### Excerpted text:
Content starts

- Born: 18 March 1914 Kingdom of Egypt
- Died: 27 January 1983 (aged 68) Egypt
- Occupations: Actor, film director, screenplay writer

= Mahmoud Ismail =

Egyptian actor, filmmaker (1914–1983)

Mahmoud Ismail (1914–1983; محمود إسماعيل) was an Egyptian actor of stage and film, a screenplay writer, and a film director. Ismail worked on more than 40 film projects, including acting in some twenty five films and six television series.

== Biography ==
Ismail began his artistic career as a theater actor in the Egyptian National Theatre Troupe. He was a Sufi, and had lived in the Al-Hussein neighborhood of Cairo.

As an actor in film he frequently worked with film directors Ahmed Badrakhan, Niazi Mostafa, Hassan Hilmy, and Hasan El-Saifi. He often played characters that had a criminal past or villains (such as thieves, thugs, and drug dealers). Ismail disappeared from the film scene for a few years, then returned again to appear on screen intermittently in films and television miniseries’s in the late-1970s and early-1980s. Ismail was also a prolific screenplay writer.

== Filmography ==

=== As actor ===

- The Victory of Youth (1941) (نتصار الشباب)
- On the Stage of Life (1942) (على مسرح الحياة (فيلم))
- Aida (1942 film) (عايدة), directed by Ahmed Badrakhan
- Who's Too Old (1943) (من فات قديمه)

Content ends

### Questions:
[a] According to the Mahmoud Ismail biography, in which Cairo neighborhood did he live?
[b] Extend the Mahmoud Ismail biography onward from its final line.

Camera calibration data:

Content starts

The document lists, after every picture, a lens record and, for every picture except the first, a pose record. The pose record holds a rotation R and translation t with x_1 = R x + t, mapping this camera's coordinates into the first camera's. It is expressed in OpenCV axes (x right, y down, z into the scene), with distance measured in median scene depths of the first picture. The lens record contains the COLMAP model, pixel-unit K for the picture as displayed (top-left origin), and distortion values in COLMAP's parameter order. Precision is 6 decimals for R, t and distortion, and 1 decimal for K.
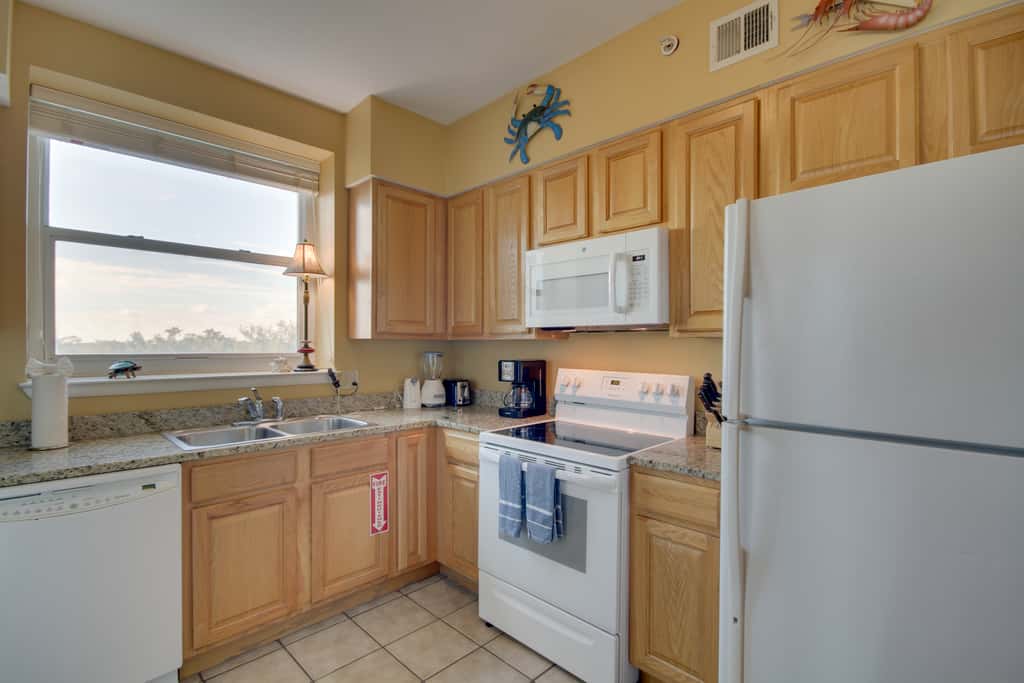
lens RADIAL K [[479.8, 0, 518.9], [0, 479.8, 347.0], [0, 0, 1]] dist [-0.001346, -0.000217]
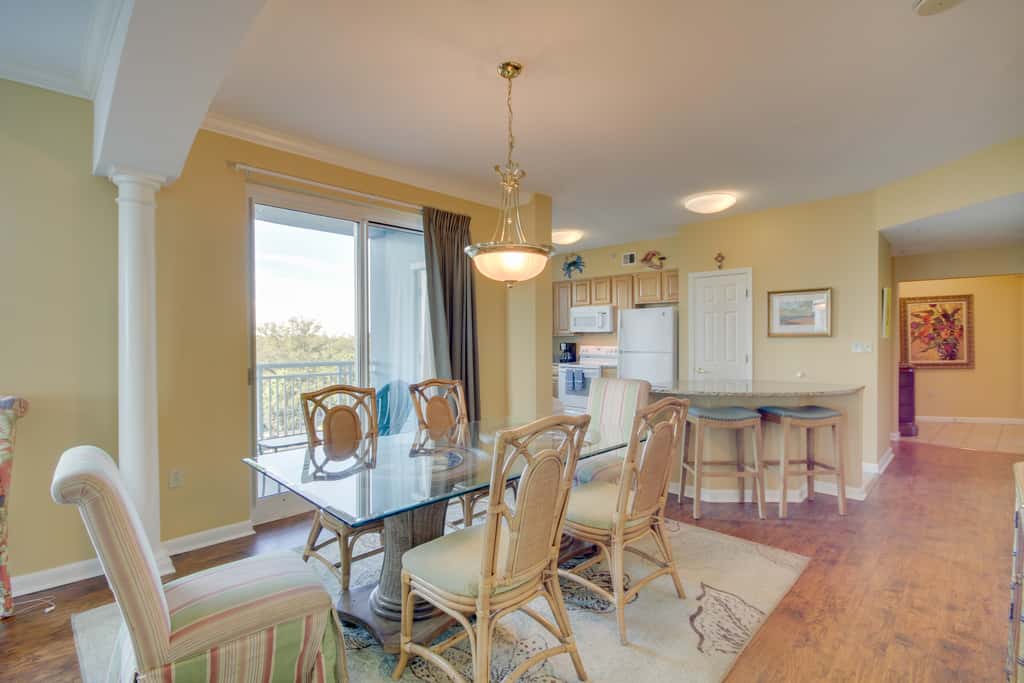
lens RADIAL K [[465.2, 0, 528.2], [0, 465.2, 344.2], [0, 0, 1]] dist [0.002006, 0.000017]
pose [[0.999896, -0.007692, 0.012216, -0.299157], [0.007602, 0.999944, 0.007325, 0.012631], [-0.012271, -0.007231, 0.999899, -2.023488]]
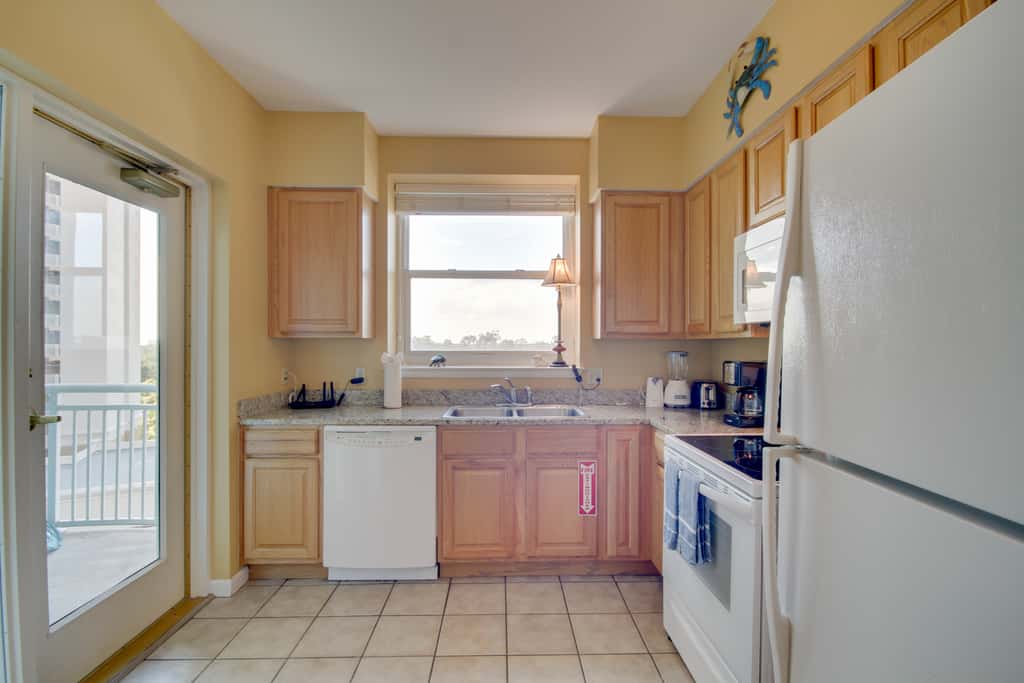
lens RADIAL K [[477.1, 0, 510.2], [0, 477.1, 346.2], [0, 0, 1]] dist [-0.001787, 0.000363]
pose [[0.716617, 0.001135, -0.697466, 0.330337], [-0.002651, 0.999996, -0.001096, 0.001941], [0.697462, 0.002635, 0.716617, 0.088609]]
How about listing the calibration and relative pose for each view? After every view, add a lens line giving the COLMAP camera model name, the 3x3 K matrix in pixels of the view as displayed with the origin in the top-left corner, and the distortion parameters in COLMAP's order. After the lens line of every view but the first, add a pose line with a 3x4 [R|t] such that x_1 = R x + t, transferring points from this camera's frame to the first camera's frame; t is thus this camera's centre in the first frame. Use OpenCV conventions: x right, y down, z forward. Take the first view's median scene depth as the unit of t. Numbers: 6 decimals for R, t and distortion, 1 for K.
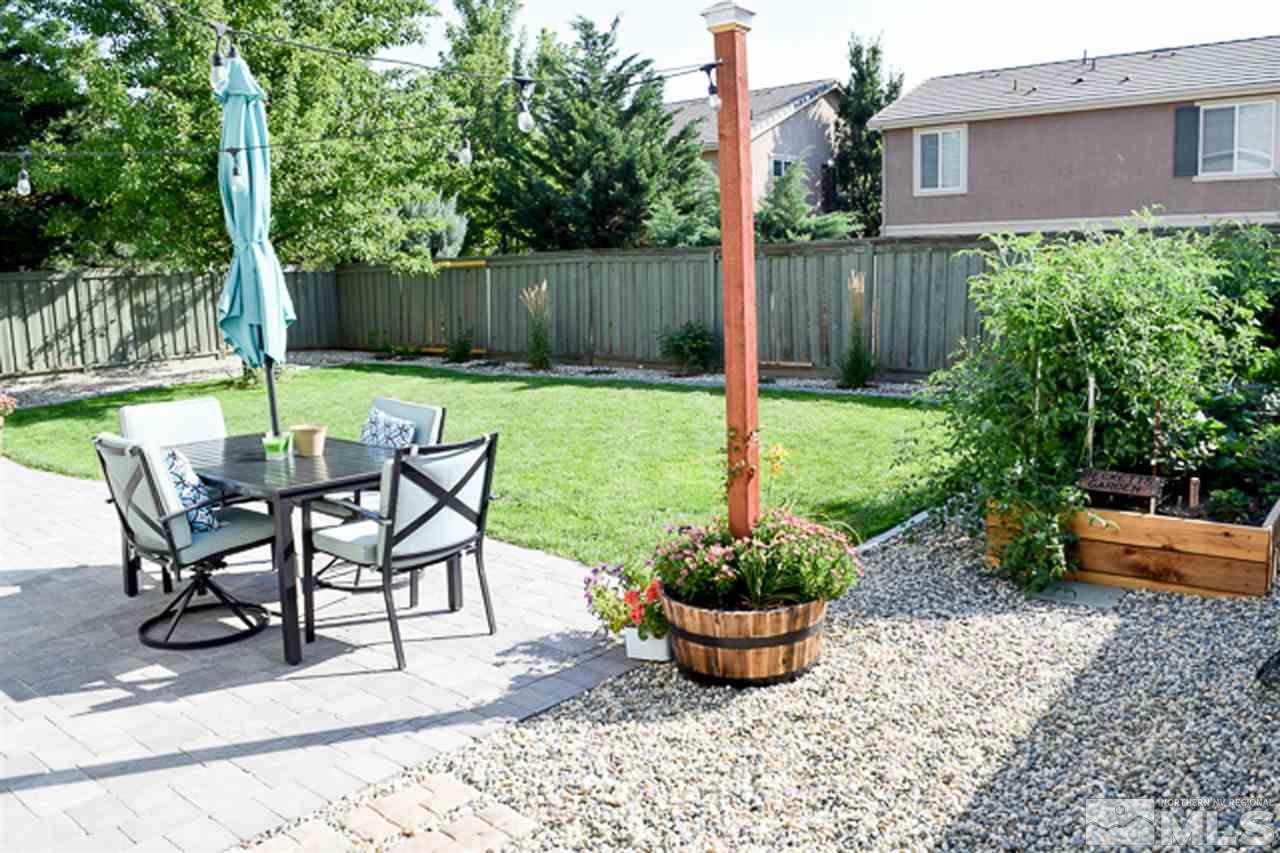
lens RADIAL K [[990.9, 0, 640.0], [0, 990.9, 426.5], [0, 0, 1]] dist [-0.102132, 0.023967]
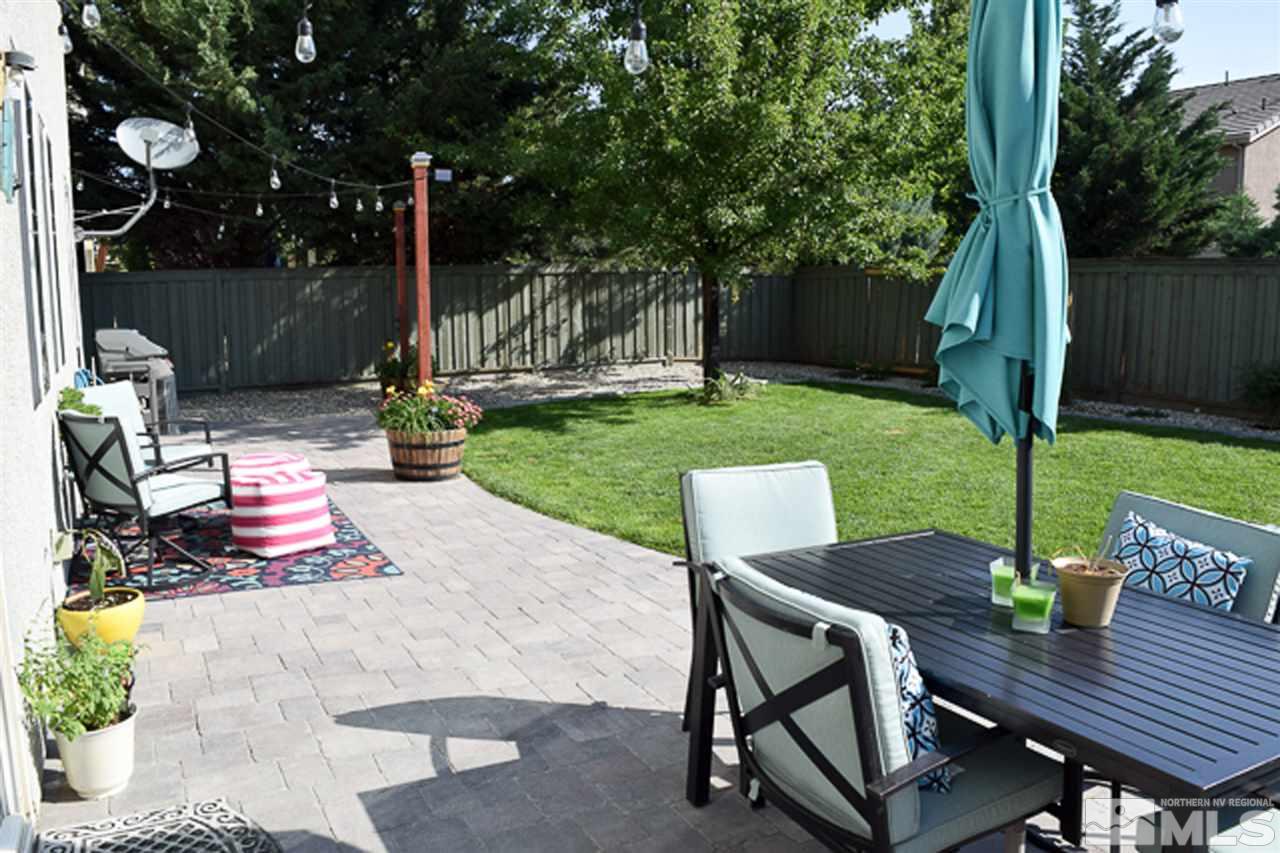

Content ends

### Numbered responses:
[a] He lived in the Al-Hussein neighborhood of Cairo.

[b]
- Who is the Criminal? (1944) (من الجاني), directed by Ahmed Badrakhan
- The Magic Cap (1944) (طاقية الإخفاء), directed by Niazi Mostafa
- My Daughter (film) (1944) (ابنتي), directed by Niazi Mostafa
- Antar and Abla (1945) (عنتر وعبلة), directed by Niazi Mostafa
- Hassan and Hassan (1945) (حسن وحسن), directed by Niazi Mostafa
- The White Shark (1945), directed by Ibrahim Emara
- Sons of Adam (1945 film) (1945) (البني آدم), directed by Niazi Mostafa
- The Return of the Magic Cap (1946) (عودة طاقية الإخفاء), directed by Mohamed Abdel Gawad
- Hunchback (film) (1946) (الأحدب), directed by Hassan Hilmy
- Light from Heaven (1947) (نور من السماء), directed by Hassan Hilmy
- Seduction (1948 film) (1948) (فتنة)
- Beware of Pickpockets (1949 film) (أوعى المحفظة)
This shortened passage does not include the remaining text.